→ Document segment:
• • • •

Government forces breached the city limits of Tal Afar in northwestern Iraq on Tuesday on the third day of a U.S.-backed offensive to seize it back from Islamic State militants.
Tal Afar, a longtime Islamic State stronghold, is the latest objective in the war following the recapture of Mosul after a nine-month campaign that left much of that city in ruins.
U.S. Defense Secretary Jim Mattis, speaking just before arriving in Iraq on Tuesday, said the fight against IS was far from over despite recent successes by the Western-backed government. The Sunni Muslim jihadists remain in control of territory in western Iraq and eastern Syria.
On Tuesday, however, army and counter-terrorism units broke into Tal Afar from the eastern and southern sides, the Iraqi joint operations command said.
About three quarters of the city remain under militant control, including the Ottoman-era citadel in its center, according to an operational map published by the Iraqi military.
The main forces involved are the Iraqi army, air force, Federal Police, the U.S.-trained Counter Terrorism Service (CTS), as well as units from the Shi'ite Popular Mobilization Forces (PMF), who began encircling the city on Sunday.
Located 80 km (50 miles) west of Mosul, Tal Afar is strategic as it lies along the supply route between Mosul and Syria. It has produced some of IS's most senior commanders and was cut off from the rest of IS-held territory in June.
Up to 2,000 battle-hardened militants remain in Tal Afar, according to U.S. and Iraqi military commanders.
"ISIS' days are certainly numbered, but it is not over yet and it is not going to be over anytime soon," Mattis told reporters in Amman.
As was the case with the battle for Mosul, aid organizations groups are concerned about the plight of civilians in Tal Afar.
U.S. Brigadier General Andrew Croft, chief of coalition air operations over Iraq, said between 10,000 and 20,000 civilians remained in Tal Afar. Up to 20,000 are thought to remain in the surrounding areas, but aid agencies say these are just estimates as they have been without access to Tal Afar since 2014.

• • • •

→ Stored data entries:
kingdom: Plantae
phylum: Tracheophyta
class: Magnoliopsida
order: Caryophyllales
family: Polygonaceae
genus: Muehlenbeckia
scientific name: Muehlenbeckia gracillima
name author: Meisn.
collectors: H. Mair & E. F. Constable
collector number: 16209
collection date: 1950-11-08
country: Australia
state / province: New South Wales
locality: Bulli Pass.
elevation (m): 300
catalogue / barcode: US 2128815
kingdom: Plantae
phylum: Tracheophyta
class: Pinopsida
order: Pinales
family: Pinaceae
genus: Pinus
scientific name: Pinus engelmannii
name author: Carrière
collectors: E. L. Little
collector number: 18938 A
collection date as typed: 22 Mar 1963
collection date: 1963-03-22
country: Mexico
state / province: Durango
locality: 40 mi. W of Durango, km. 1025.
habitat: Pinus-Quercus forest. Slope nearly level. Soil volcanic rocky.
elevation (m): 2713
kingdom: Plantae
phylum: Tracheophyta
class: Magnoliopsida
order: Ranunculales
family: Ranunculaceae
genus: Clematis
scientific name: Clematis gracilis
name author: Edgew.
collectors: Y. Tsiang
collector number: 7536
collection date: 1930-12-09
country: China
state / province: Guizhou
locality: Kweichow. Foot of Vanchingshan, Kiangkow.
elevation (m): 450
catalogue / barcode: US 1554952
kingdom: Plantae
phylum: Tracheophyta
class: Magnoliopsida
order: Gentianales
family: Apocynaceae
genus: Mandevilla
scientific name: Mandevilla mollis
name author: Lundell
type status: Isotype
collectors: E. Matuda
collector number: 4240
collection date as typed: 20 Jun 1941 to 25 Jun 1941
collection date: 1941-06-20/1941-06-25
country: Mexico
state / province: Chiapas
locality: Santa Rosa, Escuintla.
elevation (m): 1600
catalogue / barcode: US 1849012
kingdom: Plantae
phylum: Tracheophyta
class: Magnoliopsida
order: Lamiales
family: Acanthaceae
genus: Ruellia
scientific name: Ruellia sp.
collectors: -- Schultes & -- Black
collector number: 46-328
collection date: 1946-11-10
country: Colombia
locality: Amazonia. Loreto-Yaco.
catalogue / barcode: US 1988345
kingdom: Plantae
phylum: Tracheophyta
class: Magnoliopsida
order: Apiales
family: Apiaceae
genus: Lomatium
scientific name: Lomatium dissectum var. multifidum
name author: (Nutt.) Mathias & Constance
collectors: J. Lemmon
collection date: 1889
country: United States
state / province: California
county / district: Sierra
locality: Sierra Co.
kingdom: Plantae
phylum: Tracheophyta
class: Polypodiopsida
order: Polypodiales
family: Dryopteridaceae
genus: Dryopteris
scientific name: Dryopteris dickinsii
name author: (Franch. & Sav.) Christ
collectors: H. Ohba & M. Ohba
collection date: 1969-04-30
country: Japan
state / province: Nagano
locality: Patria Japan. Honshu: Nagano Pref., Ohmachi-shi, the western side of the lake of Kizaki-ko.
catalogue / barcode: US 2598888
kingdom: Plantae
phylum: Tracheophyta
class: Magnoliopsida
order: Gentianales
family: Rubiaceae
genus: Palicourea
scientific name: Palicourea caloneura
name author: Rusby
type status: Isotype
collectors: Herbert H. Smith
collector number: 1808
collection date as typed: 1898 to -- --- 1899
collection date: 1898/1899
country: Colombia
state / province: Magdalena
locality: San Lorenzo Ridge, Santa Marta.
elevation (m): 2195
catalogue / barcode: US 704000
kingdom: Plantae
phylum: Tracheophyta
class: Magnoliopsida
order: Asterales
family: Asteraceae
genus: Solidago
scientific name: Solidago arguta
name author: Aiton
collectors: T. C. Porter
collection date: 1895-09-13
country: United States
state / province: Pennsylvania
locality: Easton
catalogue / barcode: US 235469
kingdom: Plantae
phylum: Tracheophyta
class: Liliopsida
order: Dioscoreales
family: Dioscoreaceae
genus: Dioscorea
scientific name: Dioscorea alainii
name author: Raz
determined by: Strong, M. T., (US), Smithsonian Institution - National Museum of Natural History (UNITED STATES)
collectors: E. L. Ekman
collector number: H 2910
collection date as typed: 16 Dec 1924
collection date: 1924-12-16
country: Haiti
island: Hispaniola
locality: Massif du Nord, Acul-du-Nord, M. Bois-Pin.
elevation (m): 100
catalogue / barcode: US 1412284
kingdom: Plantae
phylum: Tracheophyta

• • • •

In the article above on the Tal Afar offensive, reproduce the passage between "The main forces" and "city on Sunday.", inclusive.

The main forces involved are the Iraqi army, air force, Federal Police, the U.S.-trained Counter Terrorism Service (CTS), as well as units from the Shi'ite Popular Mobilization Forces (PMF), who began encircling the city on Sunday.